▶ [Task description]:
Give the data again exactly, from its opening line through the line in which "(671, 550) none -> (769, 538) //" appears.

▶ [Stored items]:
━━━━━━━━━━━━━━━━━━━━

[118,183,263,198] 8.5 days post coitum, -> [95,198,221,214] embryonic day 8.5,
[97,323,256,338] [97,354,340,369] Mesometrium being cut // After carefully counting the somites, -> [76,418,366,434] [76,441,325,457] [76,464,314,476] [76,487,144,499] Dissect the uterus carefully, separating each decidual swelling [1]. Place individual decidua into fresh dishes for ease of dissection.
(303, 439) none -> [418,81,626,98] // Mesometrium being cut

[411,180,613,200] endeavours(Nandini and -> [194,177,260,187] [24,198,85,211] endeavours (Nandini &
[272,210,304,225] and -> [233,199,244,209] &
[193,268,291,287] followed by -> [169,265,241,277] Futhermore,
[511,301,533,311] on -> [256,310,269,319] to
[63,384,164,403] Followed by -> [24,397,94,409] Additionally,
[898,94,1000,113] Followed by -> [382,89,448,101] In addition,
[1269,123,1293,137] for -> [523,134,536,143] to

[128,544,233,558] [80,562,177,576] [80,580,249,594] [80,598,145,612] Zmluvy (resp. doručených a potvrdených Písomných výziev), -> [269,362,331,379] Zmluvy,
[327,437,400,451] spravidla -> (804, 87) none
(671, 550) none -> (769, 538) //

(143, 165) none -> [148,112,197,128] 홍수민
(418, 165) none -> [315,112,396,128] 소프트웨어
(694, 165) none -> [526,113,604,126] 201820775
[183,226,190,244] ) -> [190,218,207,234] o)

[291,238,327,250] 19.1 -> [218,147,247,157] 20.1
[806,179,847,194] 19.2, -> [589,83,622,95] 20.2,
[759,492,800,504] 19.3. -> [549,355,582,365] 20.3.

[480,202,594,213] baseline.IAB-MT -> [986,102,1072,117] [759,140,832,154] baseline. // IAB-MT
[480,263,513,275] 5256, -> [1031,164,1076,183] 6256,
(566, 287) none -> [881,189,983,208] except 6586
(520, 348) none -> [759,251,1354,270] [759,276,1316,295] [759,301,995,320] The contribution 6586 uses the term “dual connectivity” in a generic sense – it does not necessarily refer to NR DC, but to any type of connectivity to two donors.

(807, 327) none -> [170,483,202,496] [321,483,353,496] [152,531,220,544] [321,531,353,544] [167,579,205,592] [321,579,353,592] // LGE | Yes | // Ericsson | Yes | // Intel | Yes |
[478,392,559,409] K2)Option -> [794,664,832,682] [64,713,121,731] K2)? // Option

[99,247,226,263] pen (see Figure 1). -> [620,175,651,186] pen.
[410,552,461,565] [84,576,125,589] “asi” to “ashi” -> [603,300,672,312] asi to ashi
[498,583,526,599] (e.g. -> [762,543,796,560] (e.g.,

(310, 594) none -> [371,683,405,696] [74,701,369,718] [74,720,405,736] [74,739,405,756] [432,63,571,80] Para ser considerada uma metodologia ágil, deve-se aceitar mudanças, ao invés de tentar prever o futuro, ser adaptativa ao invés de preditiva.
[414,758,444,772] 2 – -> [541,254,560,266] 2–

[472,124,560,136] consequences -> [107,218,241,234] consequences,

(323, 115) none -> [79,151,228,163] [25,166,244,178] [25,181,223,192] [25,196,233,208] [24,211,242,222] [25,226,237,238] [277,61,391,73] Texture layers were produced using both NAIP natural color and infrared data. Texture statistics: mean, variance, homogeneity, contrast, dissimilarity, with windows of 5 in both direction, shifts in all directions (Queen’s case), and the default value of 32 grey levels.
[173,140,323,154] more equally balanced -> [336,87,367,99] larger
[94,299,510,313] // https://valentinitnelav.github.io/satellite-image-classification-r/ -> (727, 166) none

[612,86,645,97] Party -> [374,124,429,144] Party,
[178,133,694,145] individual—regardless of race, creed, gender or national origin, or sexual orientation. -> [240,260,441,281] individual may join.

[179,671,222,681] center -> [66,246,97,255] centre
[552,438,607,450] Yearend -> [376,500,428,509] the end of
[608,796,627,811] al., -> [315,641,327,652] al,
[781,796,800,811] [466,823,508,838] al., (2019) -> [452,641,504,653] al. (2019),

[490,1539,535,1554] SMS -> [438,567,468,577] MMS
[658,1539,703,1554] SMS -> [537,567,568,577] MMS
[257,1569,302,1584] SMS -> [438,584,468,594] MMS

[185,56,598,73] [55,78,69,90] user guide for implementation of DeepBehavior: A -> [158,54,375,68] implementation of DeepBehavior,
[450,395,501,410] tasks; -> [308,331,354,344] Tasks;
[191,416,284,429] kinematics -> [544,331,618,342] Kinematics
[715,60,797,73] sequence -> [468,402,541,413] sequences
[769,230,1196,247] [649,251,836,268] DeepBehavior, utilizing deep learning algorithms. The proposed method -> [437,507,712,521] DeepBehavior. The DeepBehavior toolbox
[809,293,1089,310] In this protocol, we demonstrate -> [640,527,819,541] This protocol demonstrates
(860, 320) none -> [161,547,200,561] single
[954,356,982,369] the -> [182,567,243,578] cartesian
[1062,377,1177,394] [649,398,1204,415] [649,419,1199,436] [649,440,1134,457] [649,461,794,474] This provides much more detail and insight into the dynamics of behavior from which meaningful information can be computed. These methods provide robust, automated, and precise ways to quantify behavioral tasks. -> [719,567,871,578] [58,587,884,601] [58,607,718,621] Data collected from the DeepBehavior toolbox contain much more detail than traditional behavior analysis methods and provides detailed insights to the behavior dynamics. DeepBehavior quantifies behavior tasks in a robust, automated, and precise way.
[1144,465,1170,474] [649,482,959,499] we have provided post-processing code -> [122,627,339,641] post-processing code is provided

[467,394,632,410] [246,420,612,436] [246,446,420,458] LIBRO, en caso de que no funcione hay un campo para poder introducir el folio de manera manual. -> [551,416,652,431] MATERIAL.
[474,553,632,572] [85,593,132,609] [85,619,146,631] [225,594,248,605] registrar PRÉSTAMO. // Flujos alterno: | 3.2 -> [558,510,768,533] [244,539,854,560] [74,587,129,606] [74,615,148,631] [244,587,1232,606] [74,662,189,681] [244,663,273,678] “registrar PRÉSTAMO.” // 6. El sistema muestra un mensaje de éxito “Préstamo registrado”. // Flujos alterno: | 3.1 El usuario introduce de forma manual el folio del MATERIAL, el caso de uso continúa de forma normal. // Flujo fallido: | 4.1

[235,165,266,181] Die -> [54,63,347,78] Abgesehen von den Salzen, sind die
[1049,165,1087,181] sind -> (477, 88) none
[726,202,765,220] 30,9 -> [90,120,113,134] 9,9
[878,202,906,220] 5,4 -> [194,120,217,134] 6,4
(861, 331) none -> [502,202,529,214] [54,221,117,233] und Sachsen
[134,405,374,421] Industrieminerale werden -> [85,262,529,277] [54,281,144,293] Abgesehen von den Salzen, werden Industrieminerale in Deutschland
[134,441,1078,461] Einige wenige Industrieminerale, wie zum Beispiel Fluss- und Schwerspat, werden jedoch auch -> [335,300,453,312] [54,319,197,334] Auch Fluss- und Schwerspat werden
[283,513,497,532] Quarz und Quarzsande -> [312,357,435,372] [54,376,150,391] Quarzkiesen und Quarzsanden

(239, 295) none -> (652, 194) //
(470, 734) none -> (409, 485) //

━━━━━━━━━━━━━━━━━━━━

▶ [Expected answer]:
[118,183,263,198] 8.5 days post coitum, -> [95,198,221,214] embryonic day 8.5,
[97,323,256,338] [97,354,340,369] Mesometrium being cut // After carefully counting the somites, -> [76,418,366,434] [76,441,325,457] [76,464,314,476] [76,487,144,499] Dissect the uterus carefully, separating each decidual swelling [1]. Place individual decidua into fresh dishes for ease of dissection.
(303, 439) none -> [418,81,626,98] // Mesometrium being cut

[411,180,613,200] endeavours(Nandini and -> [194,177,260,187] [24,198,85,211] endeavours (Nandini &
[272,210,304,225] and -> [233,199,244,209] &
[193,268,291,287] followed by -> [169,265,241,277] Futhermore,
[511,301,533,311] on -> [256,310,269,319] to
[63,384,164,403] Followed by -> [24,397,94,409] Additionally,
[898,94,1000,113] Followed by -> [382,89,448,101] In addition,
[1269,123,1293,137] for -> [523,134,536,143] to

[128,544,233,558] [80,562,177,576] [80,580,249,594] [80,598,145,612] Zmluvy (resp. doručených a potvrdených Písomných výziev), -> [269,362,331,379] Zmluvy,
[327,437,400,451] spravidla -> (804, 87) none
(671, 550) none -> (769, 538) //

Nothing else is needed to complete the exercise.